A simple pattern that held up well was:
Use when [context or task]
For example:
- “Use when creating new React components”
- “Use when modifying API request validation”
- “Use when adding caching logic”
This keeps the description focused on selection. The details of how the rule works belong in the body.
Keep the Rule Body Focused
Once a rule is selected, the body should be clear and concrete. This is where constraints, patterns, and examples belong.
---
description: Use when implementing API controllers
---
Controllers should only:
- parse requests
- call services
- format responses
Do not:
- include business logic
- access the database directly
In this structure, the description determines when the rule appears, and the body defines what the agent should do. Keeping those responsibilities separate made the rules easier to reason about and easier for the agent to follow.
Organizing Rule Files
As the number of rules grew, a flat structure became harder to manage. It also made it easier to accidentally introduce overlapping rules.
Grouping rules by domain worked better in practice:
.cursor/rules/
api.mdc
database.mdc
frontend.mdc
global.mdc
Each file handles a single area of responsibility. This makes it easier to understand the intent of each rule and reduces the chance of conflicting guidance.
Using Markdown as the Source of Truth
One pattern that worked well was moving the actual rule content into plain markdown files, and using rule files primarily for selection.
docs/
api.md
database.md
.cursor/rules/
api.mdc
database.mdc
Rule file:
---
description: Use when working on API endpoints
---
Follow docs/api.md
In this setup, the markdown files define behavior, and the rule files determine when that behavior should be applied. This separation made the system easier to maintain and easier to reuse across different agents.

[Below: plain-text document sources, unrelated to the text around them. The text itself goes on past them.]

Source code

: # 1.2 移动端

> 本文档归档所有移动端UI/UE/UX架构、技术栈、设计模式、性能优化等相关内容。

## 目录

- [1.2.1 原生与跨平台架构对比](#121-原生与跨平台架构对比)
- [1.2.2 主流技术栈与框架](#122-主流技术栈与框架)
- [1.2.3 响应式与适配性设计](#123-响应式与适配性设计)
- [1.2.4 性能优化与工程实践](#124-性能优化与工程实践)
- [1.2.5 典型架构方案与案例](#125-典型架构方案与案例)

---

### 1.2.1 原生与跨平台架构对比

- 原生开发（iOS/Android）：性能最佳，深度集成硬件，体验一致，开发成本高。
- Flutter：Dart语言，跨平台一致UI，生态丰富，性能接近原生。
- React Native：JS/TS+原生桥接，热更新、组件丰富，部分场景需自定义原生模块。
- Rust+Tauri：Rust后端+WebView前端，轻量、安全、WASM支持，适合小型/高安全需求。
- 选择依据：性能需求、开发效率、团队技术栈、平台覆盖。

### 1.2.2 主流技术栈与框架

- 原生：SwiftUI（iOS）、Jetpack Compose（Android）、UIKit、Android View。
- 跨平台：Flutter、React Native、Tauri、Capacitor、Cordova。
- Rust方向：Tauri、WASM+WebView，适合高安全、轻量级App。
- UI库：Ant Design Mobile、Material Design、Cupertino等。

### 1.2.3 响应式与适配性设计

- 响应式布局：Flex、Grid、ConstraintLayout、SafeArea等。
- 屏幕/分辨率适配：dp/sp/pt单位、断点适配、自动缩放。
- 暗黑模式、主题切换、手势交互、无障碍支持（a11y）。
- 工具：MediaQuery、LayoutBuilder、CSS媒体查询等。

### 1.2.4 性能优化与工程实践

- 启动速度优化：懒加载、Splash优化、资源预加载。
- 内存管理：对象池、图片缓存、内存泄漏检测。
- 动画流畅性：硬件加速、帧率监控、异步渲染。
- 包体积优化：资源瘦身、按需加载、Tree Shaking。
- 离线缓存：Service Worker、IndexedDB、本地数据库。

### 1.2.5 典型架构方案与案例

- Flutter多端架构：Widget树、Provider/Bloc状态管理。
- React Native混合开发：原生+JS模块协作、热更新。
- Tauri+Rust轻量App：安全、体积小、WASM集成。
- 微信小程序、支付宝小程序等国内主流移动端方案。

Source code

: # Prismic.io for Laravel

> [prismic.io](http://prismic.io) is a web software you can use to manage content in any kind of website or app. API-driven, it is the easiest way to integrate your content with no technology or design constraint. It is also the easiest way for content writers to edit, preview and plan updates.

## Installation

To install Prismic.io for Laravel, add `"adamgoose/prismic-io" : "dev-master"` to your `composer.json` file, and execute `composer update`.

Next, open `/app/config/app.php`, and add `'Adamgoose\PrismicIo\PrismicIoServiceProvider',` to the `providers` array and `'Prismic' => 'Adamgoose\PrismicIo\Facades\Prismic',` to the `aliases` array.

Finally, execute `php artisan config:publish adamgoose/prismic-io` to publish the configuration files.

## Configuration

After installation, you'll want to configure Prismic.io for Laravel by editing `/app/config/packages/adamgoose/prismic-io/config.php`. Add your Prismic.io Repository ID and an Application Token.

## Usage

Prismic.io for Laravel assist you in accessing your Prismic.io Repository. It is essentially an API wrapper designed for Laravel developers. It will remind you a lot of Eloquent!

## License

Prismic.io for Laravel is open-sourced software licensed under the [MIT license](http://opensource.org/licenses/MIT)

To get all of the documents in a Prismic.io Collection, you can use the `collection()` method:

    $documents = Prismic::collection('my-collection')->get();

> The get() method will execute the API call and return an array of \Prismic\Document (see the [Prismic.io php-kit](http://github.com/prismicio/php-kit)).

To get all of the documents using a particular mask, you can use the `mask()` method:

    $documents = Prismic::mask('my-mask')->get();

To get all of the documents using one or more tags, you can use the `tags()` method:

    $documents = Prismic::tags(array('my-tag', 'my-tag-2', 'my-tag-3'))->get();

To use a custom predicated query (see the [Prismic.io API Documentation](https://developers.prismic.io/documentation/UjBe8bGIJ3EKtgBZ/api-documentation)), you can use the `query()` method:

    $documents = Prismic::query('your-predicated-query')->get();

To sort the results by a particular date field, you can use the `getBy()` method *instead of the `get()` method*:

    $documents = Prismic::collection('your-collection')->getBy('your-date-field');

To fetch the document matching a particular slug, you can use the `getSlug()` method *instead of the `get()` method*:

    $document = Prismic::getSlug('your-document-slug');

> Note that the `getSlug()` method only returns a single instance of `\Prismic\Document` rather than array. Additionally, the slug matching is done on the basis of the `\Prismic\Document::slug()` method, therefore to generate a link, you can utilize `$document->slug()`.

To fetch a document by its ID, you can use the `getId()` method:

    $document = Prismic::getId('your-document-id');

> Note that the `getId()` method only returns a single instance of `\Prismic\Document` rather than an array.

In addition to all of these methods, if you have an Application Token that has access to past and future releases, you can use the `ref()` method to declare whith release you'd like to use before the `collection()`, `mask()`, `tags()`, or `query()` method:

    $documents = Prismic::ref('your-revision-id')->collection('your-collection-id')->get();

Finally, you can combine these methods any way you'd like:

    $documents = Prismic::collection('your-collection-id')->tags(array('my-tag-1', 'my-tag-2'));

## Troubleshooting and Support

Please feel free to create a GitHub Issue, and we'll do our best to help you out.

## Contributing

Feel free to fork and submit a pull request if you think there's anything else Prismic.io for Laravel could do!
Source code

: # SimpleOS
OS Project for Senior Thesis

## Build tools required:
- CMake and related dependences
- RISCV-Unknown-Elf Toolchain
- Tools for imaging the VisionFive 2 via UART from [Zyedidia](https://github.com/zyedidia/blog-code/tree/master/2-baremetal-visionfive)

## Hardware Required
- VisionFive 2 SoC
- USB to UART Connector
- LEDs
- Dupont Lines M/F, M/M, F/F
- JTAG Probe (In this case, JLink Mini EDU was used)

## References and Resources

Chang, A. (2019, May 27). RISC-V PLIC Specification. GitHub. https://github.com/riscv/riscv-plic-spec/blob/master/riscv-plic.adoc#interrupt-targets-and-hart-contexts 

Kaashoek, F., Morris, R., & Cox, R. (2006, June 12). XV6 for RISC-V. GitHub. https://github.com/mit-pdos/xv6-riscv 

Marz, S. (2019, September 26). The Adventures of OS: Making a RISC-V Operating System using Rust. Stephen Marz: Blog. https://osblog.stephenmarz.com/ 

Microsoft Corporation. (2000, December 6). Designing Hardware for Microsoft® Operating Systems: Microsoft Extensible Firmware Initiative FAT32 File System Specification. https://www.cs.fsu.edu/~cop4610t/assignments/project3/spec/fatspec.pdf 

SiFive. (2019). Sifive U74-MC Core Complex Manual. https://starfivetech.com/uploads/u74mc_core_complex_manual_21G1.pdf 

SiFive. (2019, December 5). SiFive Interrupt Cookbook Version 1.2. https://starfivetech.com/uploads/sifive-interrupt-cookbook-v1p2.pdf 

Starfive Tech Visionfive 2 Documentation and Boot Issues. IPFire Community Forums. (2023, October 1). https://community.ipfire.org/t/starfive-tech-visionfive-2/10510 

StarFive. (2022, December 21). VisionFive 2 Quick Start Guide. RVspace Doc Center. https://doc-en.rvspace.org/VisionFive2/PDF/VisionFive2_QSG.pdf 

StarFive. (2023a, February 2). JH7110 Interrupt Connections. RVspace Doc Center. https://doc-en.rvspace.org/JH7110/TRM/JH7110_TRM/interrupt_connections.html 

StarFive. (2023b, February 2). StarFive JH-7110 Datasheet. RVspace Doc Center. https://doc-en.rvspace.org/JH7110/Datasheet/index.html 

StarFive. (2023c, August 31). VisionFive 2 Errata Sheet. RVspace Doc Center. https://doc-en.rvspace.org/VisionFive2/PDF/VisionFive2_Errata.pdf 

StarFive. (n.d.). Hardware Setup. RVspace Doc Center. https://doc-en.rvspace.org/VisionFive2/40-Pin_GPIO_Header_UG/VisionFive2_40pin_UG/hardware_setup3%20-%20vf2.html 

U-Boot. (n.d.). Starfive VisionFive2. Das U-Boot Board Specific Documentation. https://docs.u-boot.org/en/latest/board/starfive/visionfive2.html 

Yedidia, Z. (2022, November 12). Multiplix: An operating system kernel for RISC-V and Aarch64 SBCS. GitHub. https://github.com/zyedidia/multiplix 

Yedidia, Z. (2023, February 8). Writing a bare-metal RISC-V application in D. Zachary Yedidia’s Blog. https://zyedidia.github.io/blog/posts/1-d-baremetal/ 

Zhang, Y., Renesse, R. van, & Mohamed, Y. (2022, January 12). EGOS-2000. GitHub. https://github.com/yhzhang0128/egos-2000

What I Expected vs What Happened
What I expected
Adding more rules would make the agent more accurate.
What happened
Adding more rules made selection harder.
Reducing the number of rules and improving how they were triggered led to more consistent results.
What Actually Helped
A few changes consistently improved behavior:
- writing descriptions as trigger conditions instead of summaries
- using globs for file-scoped work where files are already in context
- limiting
applyAllto true invariants - keeping rule files small and focused
- moving rule content into shared markdown where possible
These changes didn’t add more guidance. They made it easier for the agent to choose the right guidance.